## What the task requires
Once the line containing "12: (285, 651)" is found in the records below, return it and each following line exactly, up to and including the line containing "38: (1158, 716)", and nothing else.

## Data to use
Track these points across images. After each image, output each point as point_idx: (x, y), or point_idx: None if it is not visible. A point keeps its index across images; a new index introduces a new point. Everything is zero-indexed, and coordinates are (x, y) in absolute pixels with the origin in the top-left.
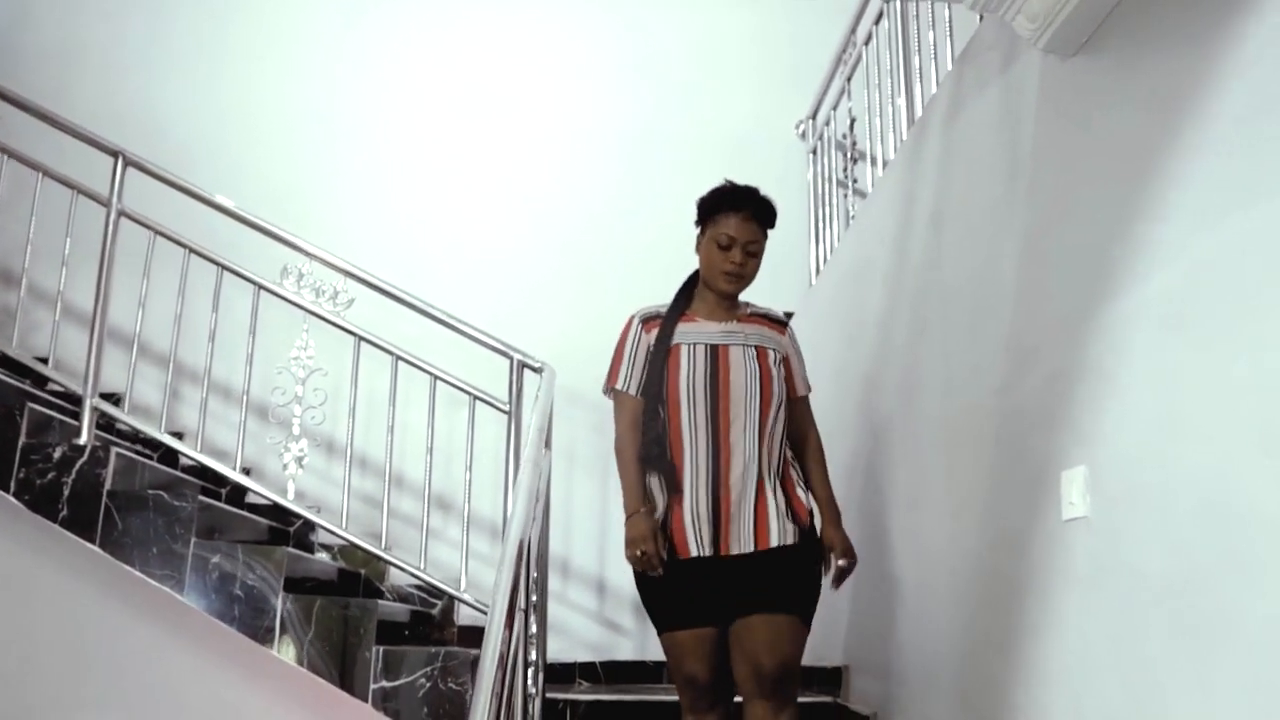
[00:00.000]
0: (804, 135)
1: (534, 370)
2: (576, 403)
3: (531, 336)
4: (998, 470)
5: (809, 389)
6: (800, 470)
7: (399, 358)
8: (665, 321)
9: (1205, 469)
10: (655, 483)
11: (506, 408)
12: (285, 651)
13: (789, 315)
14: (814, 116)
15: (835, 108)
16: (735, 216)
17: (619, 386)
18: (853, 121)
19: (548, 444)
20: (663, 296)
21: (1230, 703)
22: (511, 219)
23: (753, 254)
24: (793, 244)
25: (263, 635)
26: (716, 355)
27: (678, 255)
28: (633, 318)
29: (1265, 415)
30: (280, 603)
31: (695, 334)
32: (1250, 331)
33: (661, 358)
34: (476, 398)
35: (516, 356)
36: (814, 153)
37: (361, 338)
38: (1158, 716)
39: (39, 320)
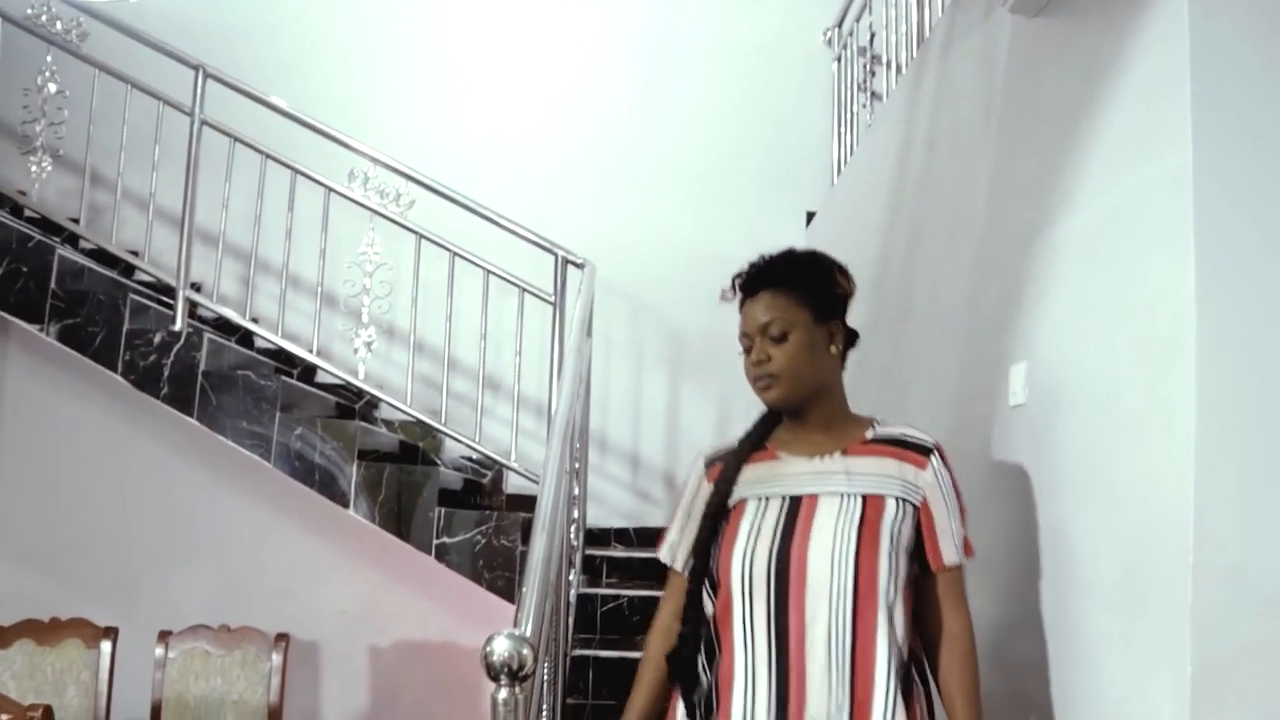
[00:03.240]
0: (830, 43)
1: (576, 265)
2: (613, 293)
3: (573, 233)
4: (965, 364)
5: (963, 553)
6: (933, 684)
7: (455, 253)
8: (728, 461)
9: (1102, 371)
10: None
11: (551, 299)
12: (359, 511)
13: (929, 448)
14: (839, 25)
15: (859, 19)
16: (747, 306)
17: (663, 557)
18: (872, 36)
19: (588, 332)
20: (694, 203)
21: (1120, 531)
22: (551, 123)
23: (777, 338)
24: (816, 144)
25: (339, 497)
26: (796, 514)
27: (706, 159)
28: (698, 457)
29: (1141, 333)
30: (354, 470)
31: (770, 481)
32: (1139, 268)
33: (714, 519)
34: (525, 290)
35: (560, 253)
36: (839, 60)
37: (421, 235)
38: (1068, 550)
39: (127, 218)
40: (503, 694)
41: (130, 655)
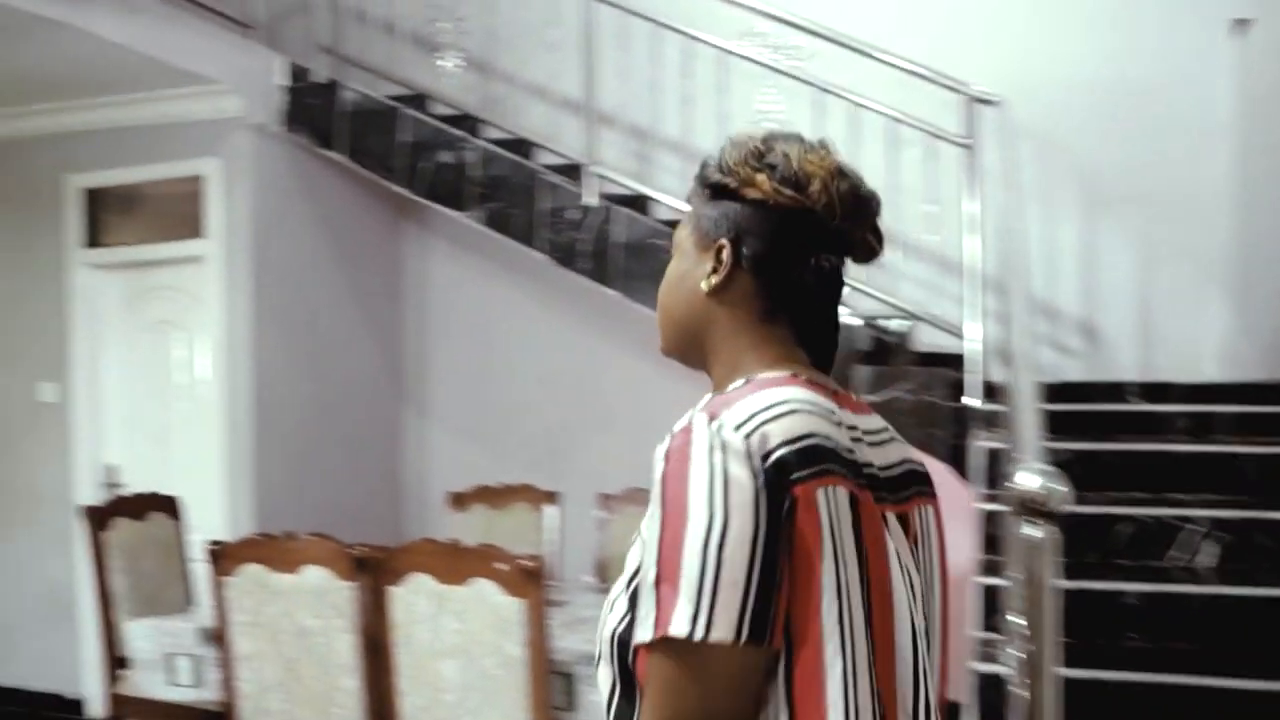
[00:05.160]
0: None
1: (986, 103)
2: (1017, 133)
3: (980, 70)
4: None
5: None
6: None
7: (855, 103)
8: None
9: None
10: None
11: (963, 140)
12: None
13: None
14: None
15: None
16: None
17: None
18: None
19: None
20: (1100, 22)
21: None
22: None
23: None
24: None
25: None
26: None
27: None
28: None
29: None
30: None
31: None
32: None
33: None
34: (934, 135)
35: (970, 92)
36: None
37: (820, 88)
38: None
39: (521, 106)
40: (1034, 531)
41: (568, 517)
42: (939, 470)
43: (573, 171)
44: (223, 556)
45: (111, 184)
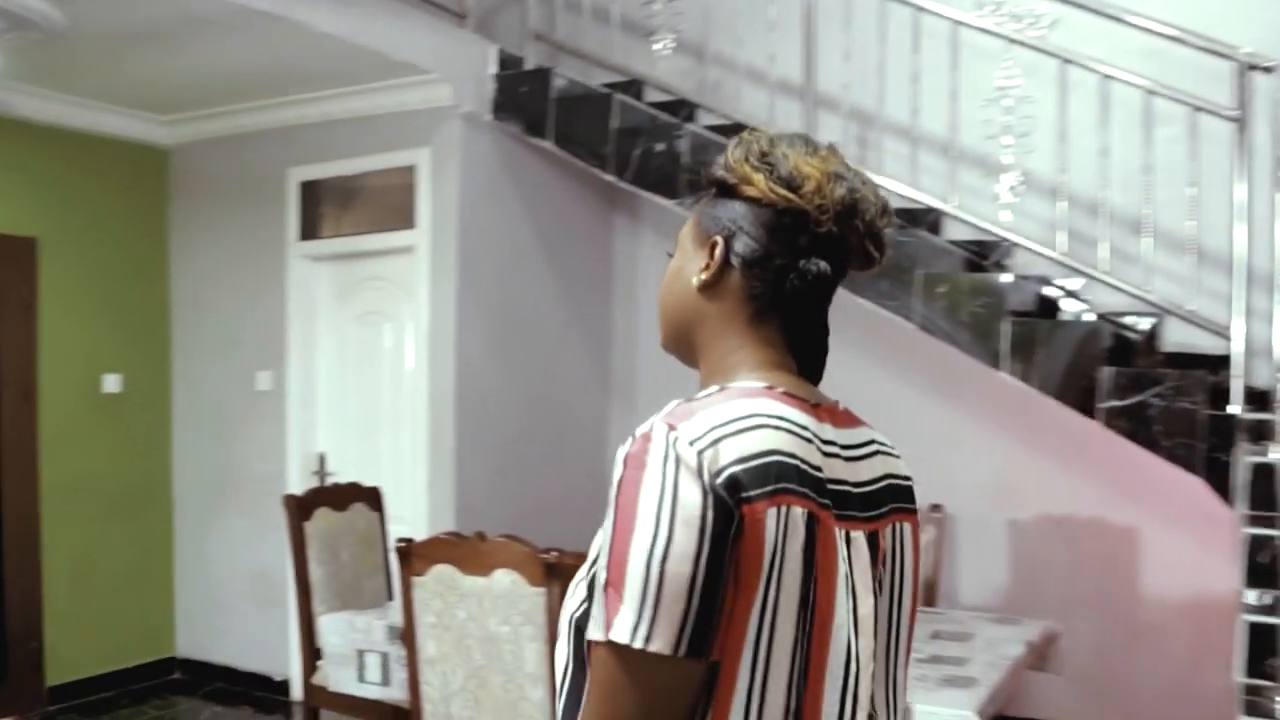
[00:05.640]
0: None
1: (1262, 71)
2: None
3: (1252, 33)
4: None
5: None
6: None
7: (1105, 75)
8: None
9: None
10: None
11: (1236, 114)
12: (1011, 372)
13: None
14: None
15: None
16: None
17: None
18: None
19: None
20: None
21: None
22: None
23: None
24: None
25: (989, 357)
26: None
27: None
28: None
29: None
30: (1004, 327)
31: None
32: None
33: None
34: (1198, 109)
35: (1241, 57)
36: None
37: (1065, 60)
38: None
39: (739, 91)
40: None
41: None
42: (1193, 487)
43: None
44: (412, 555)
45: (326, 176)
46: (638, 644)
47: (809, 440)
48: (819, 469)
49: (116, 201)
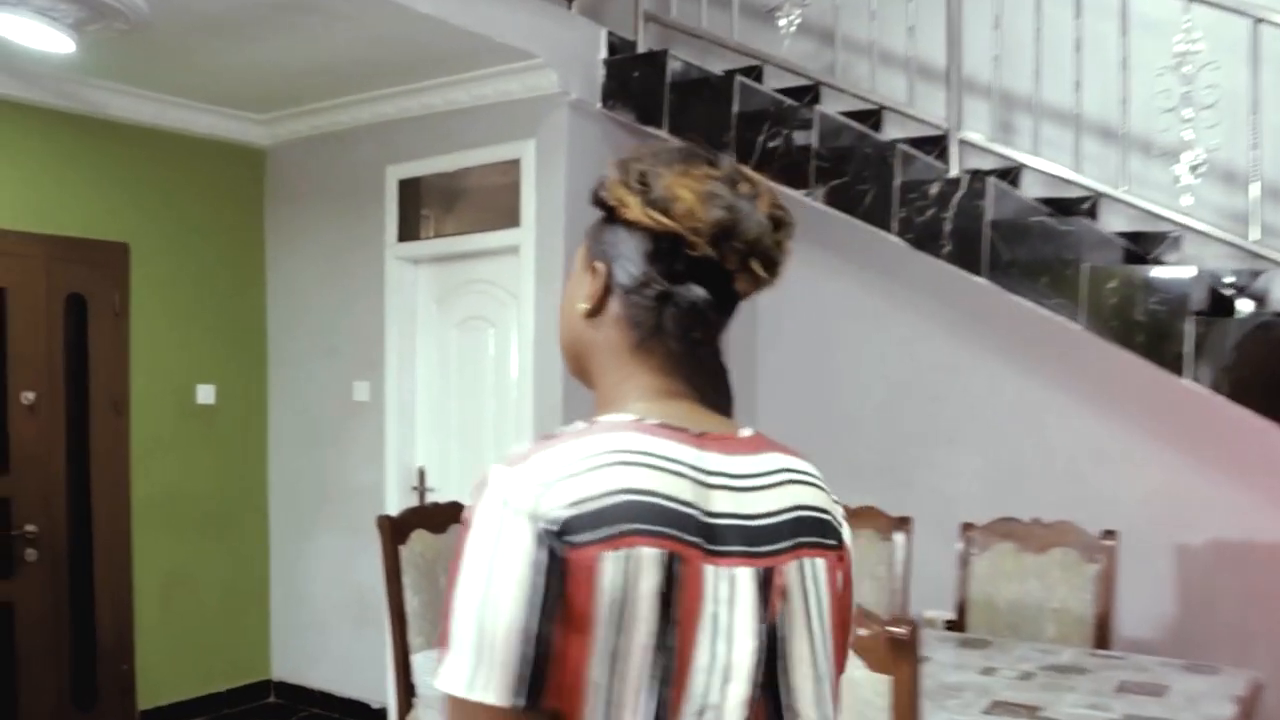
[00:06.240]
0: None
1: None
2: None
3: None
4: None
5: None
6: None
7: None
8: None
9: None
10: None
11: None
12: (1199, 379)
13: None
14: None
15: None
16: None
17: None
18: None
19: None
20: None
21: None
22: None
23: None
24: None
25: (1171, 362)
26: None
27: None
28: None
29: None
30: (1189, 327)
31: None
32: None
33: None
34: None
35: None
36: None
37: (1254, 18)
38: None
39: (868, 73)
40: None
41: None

## Written reply
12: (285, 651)
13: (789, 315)
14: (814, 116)
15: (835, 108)
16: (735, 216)
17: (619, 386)
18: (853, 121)
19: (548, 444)
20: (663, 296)
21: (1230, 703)
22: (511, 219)
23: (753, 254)
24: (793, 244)
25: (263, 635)
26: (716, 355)
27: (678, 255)
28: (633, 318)
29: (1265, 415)
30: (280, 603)
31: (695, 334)
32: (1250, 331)
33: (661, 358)
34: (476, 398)
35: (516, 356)
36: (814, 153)
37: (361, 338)
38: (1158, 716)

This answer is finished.